*** Begin section ***

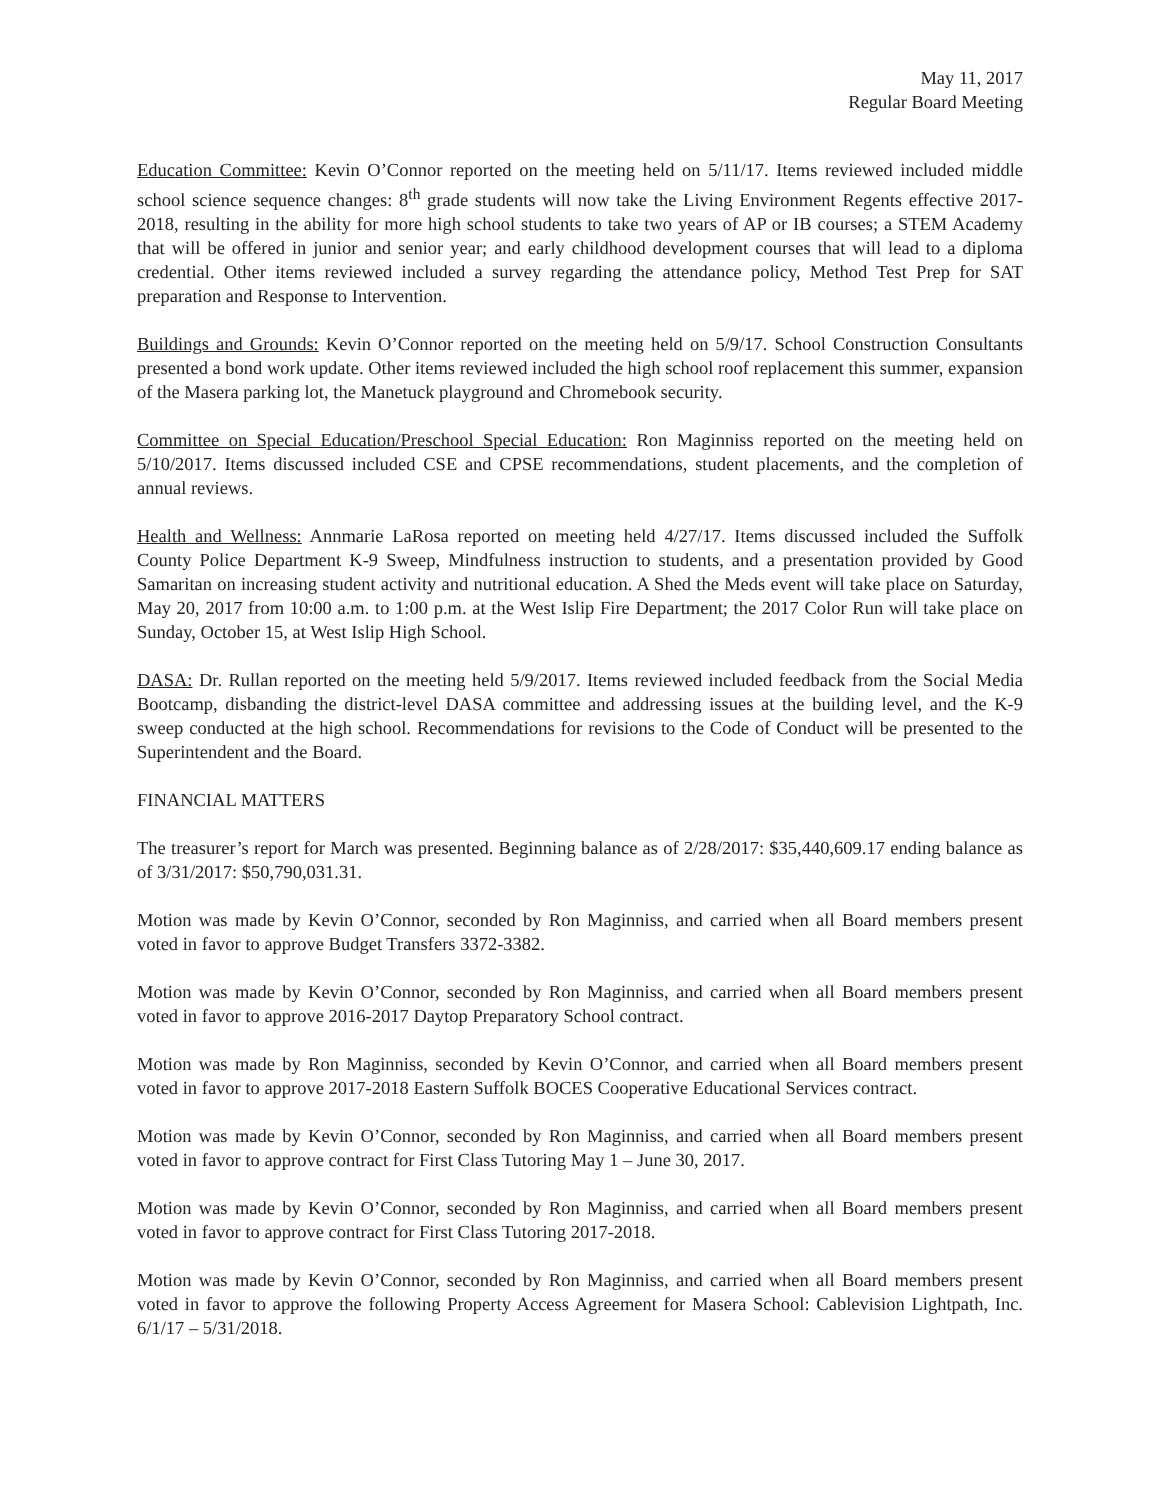May 11, 2017
Regular Board Meeting
Education Committee: Kevin O’Connor reported on the meeting held on 5/11/17. Items reviewed included middle school science sequence changes: 8<sup>th</sup> grade students will now take the Living Environment Regents effective 2017-2018, resulting in the ability for more high school students to take two years of AP or IB courses; a STEM Academy that will be offered in junior and senior year; and early childhood development courses that will lead to a diploma credential. Other items reviewed included a survey regarding the attendance policy, Method Test Prep for SAT preparation and Response to Intervention.
Buildings and Grounds: Kevin O’Connor reported on the meeting held on 5/9/17. School Construction Consultants presented a bond work update. Other items reviewed included the high school roof replacement this summer, expansion of the Masera parking lot, the Manetuck playground and Chromebook security.
Committee on Special Education/Preschool Special Education: Ron Maginniss reported on the meeting held on 5/10/2017. Items discussed included CSE and CPSE recommendations, student placements, and the completion of annual reviews.
Health and Wellness: Annmarie LaRosa reported on meeting held 4/27/17. Items discussed included the Suffolk County Police Department K-9 Sweep, Mindfulness instruction to students, and a presentation provided by Good Samaritan on increasing student activity and nutritional education. A Shed the Meds event will take place on Saturday, May 20, 2017 from 10:00 a.m. to 1:00 p.m. at the West Islip Fire Department; the 2017 Color Run will take place on Sunday, October 15, at West Islip High School.
DASA: Dr. Rullan reported on the meeting held 5/9/2017. Items reviewed included feedback from the Social Media Bootcamp, disbanding the district-level DASA committee and addressing issues at the building level, and the K-9 sweep conducted at the high school. Recommendations for revisions to the Code of Conduct will be presented to the Superintendent and the Board.
FINANCIAL MATTERS
The treasurer’s report for March was presented. Beginning balance as of 2/28/2017: $35,440,609.17 ending balance as of 3/31/2017: $50,790,031.31.
Motion was made by Kevin O’Connor, seconded by Ron Maginniss, and carried when all Board members present voted in favor to approve Budget Transfers 3372-3382.
Motion was made by Kevin O’Connor, seconded by Ron Maginniss, and carried when all Board members present voted in favor to approve 2016-2017 Daytop Preparatory School contract.
Motion was made by Ron Maginniss, seconded by Kevin O’Connor, and carried when all Board members present voted in favor to approve 2017-2018 Eastern Suffolk BOCES Cooperative Educational Services contract.
Motion was made by Kevin O’Connor, seconded by Ron Maginniss, and carried when all Board members present voted in favor to approve contract for First Class Tutoring May 1 – June 30, 2017.
Motion was made by Kevin O’Connor, seconded by Ron Maginniss, and carried when all Board members present voted in favor to approve contract for First Class Tutoring 2017-2018.
Motion was made by Kevin O’Connor, seconded by Ron Maginniss, and carried when all Board members present voted in favor to approve the following Property Access Agreement for Masera School: Cablevision Lightpath, Inc. 6/1/17 – 5/31/2018.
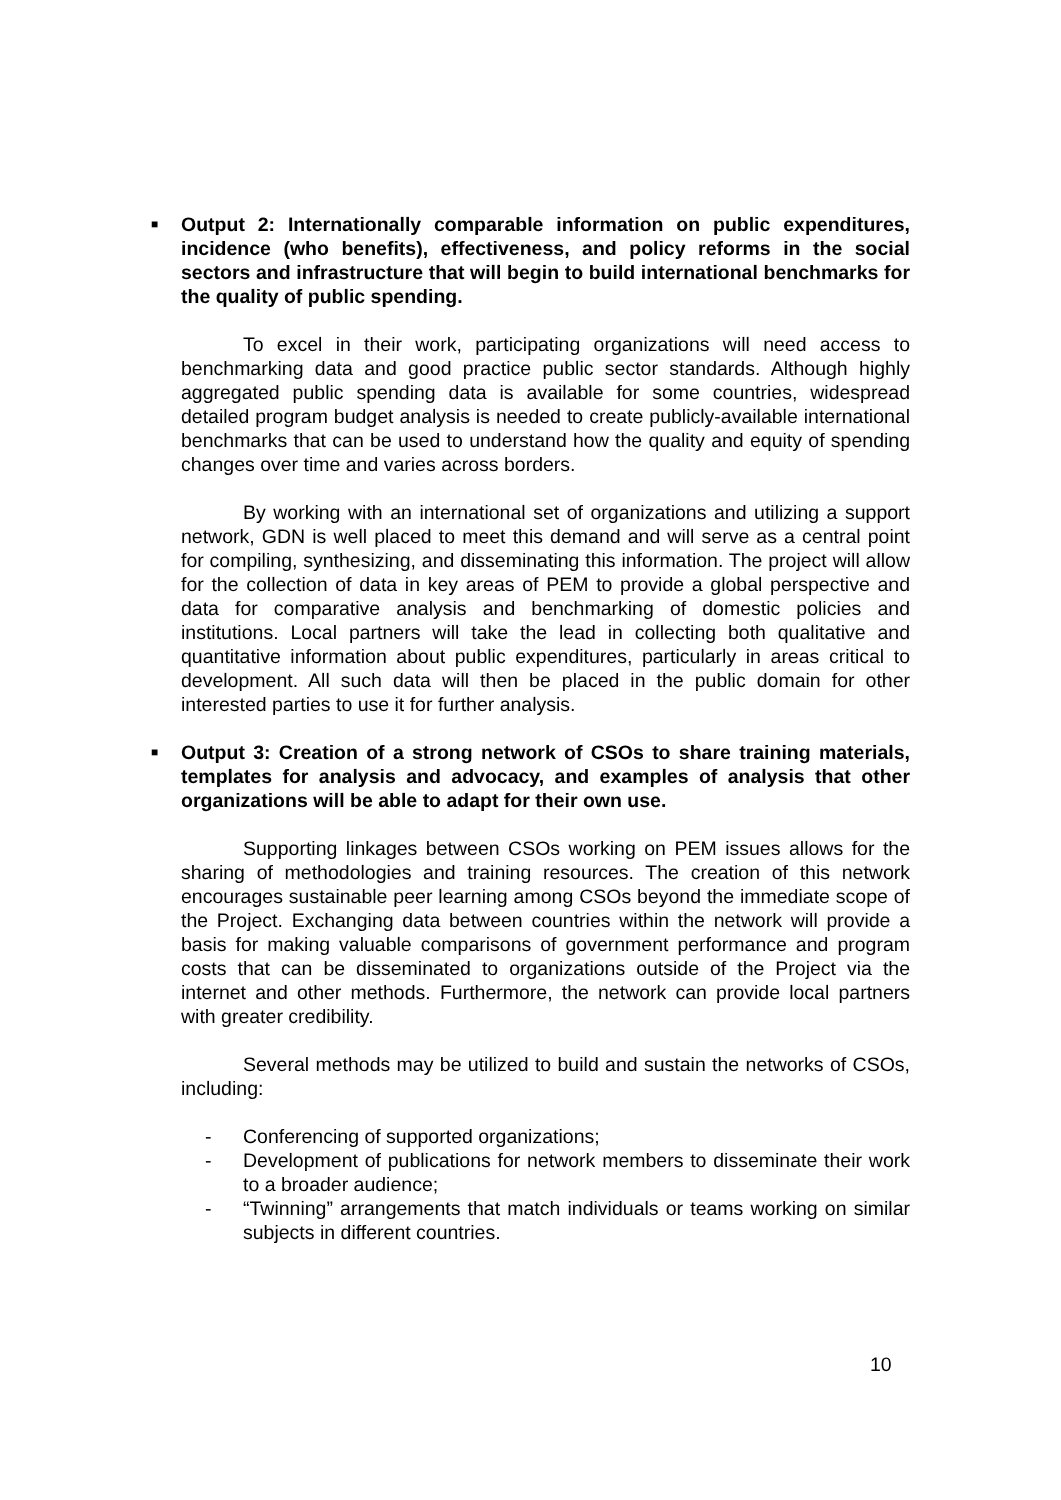■ Output 2: Internationally comparable information on public expenditures, incidence (who benefits), effectiveness, and policy reforms in the social sectors and infrastructure that will begin to build international benchmarks for the quality of public spending.
To excel in their work, participating organizations will need access to benchmarking data and good practice public sector standards. Although highly aggregated public spending data is available for some countries, widespread detailed program budget analysis is needed to create publicly-available international benchmarks that can be used to understand how the quality and equity of spending changes over time and varies across borders.
By working with an international set of organizations and utilizing a support network, GDN is well placed to meet this demand and will serve as a central point for compiling, synthesizing, and disseminating this information. The project will allow for the collection of data in key areas of PEM to provide a global perspective and data for comparative analysis and benchmarking of domestic policies and institutions. Local partners will take the lead in collecting both qualitative and quantitative information about public expenditures, particularly in areas critical to development. All such data will then be placed in the public domain for other interested parties to use it for further analysis.
■ Output 3: Creation of a strong network of CSOs to share training materials, templates for analysis and advocacy, and examples of analysis that other organizations will be able to adapt for their own use.
Supporting linkages between CSOs working on PEM issues allows for the sharing of methodologies and training resources. The creation of this network encourages sustainable peer learning among CSOs beyond the immediate scope of the Project. Exchanging data between countries within the network will provide a basis for making valuable comparisons of government performance and program costs that can be disseminated to organizations outside of the Project via the internet and other methods. Furthermore, the network can provide local partners with greater credibility.
Several methods may be utilized to build and sustain the networks of CSOs, including:
- Conferencing of supported organizations;
- Development of publications for network members to disseminate their work to a broader audience;
- “Twinning” arrangements that match individuals or teams working on similar subjects in different countries.
10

*** End section ***

= Task requirements =
Check each line of the records for the string "Class" and copy those that have it.

= Exercise output =
Motion was made by Kevin O’Connor, seconded by Ron Maginniss, and carried when all Board members present voted in favor to approve contract for First Class Tutoring May 1 – June 30, 2017.
Motion was made by Kevin O’Connor, seconded by Ron Maginniss, and carried when all Board members present voted in favor to approve contract for First Class Tutoring 2017-2018.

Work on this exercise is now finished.